Friday, 15 March 2013

Madrasatuna (metode baru MMH)


MADROSTUNA
TAFTISY, METODE BARU SEBAGAI BAROMETER
 KEMAPUAN BACA KITAB MURID MMH
Belum lama ini pihak madrasah mengeluarkan satu aturan baru bagi proses pendidikan di MMH, aturan itu adalah dengan menerapakan metode taftisy bagi kelas 3-6. Tujuan dari metode yang baru dilaksanakan sekitar tiga minggu ini adalah untuk meningkatkan kualitas dan kemampuan baca kitab salaf dari murid-murid MMH. Dikeluarkannya aturan baru terkait metode ini, dilatarbelakangi oleh keprihatinan para pendidik di lingkungan MMH, dengan semakin menurunnya kemampuan baca kitab dari murid-murid kelas 6 yang notabene seharusnya sudah lancar.
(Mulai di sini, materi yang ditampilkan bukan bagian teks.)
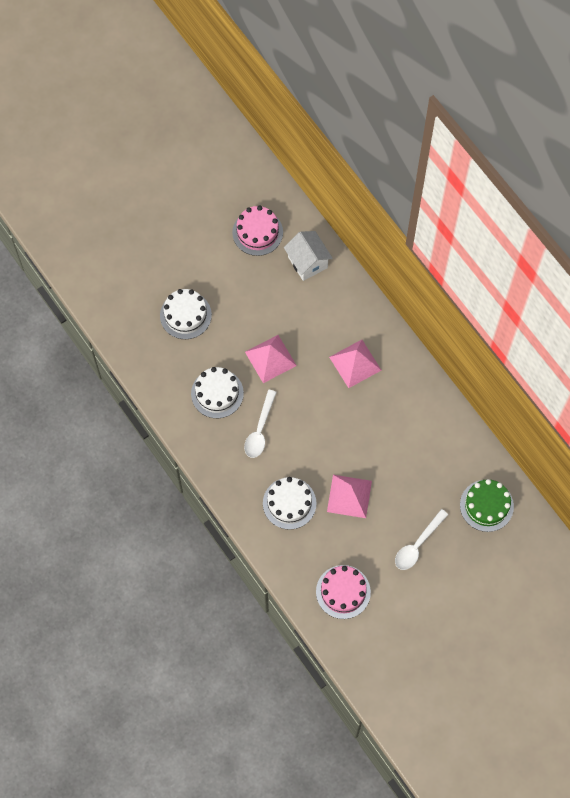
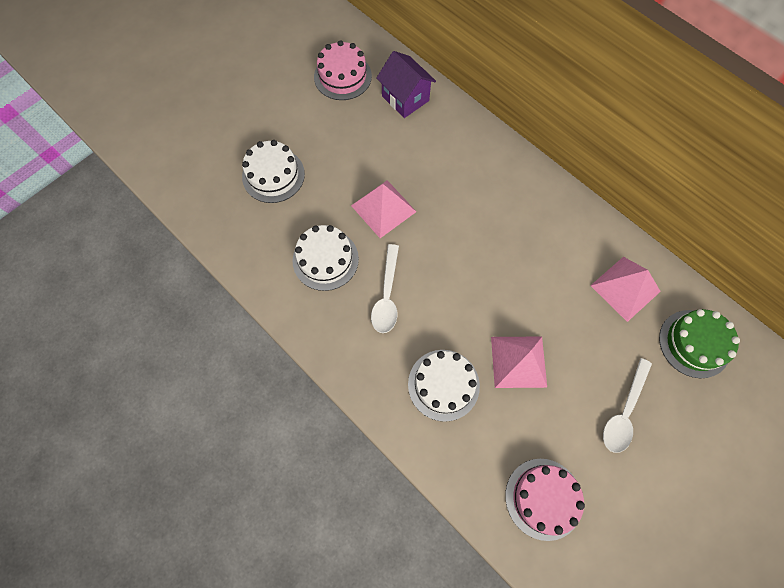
camera: 10 degrees left, 0 degrees up
white house [284,231,333,281] -> purple house [376,51,436,118]
pink pyramid [329,340,381,388] -> pink pyramid moved to [590,257,661,322]

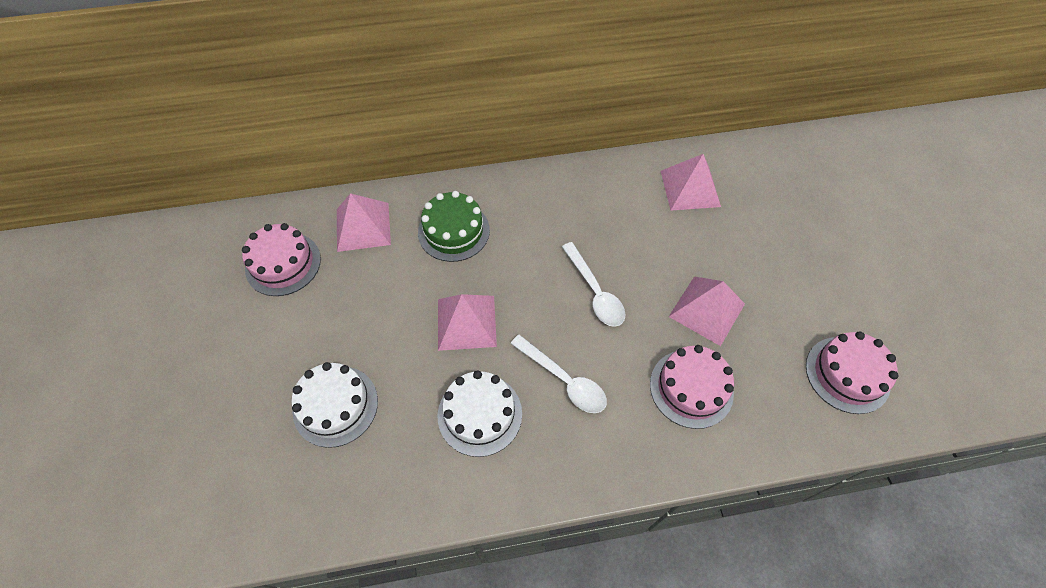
camera: 55 degrees left, 10 degrees down
purple house [376,51,436,118] -> pink pyramid [337,193,391,252]
white cake [408,350,480,422] -> pink cake [650,345,734,429]
white spoon [603,358,652,453] -> white spoon moved to [562,242,626,327]
green cake [659,309,740,378] -> green cake moved to [418,191,490,262]

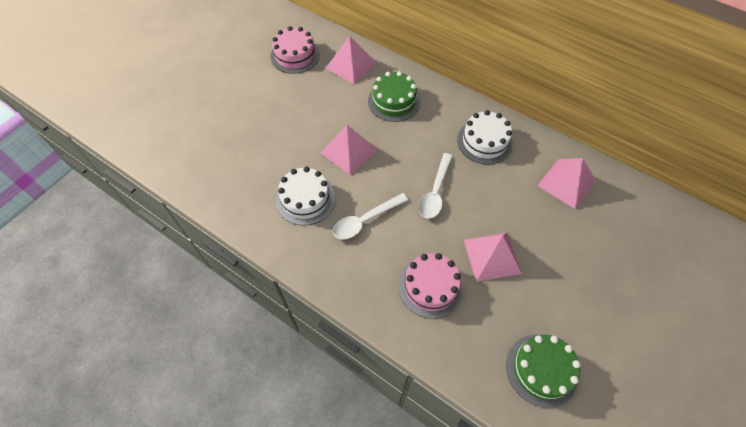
camera: 45 degrees right, 0 degrees up
white cake [291,362,378,448] -> white cake moved to [457,110,513,164]
white spoon [510,334,607,413] -> white spoon turned 60 degrees clockwise [333,193,408,239]
pink cake [806,332,898,414] -> green cake [506,334,581,408]

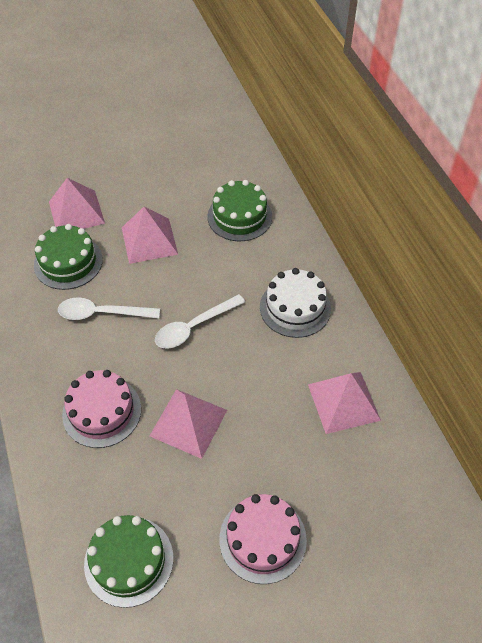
camera: 35 degrees right, 5 degrees down
pink cake [270,26,320,74] -> pink cake moved to [219,494,307,584]
white cake [276,167,335,225] -> green cake [34,224,103,290]
pink pyramid [326,36,376,84] -> pink pyramid moved to [49,178,105,229]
                Hal itu sebagaimana yang dipaparkan oleh Ust. Muhith al-Hilmy kepada Bulletin HIMMAH kemarin (3/10), ia mengatakan bahwa keprihatian itulah yang akhirnya memunculkan metode baru ini, “Jadi itu sebenarnya berawal ketika selapanan dewan asatidz beberapa waktu lalu. Banyak murid kelas enam yang ternyata masih belum bisa sama sekali membaca kitab” ujar dia pada kami. Lebih lanjut ia mengatakan bahwa sebenarnya ada usulan dari Ust. H. Abdul Wachid untuk menentukan target per jenjang, “Ada usulan yang bagus dari Gus Wachid, yaitu dengan menargetkan per jenjang untuk bisa membaca kitab. Kalau kelas dua ya targetnya bisa baca Mabadi’. Dan itu dimasukkan dalam ujian syafahi” imbuhnya lagi.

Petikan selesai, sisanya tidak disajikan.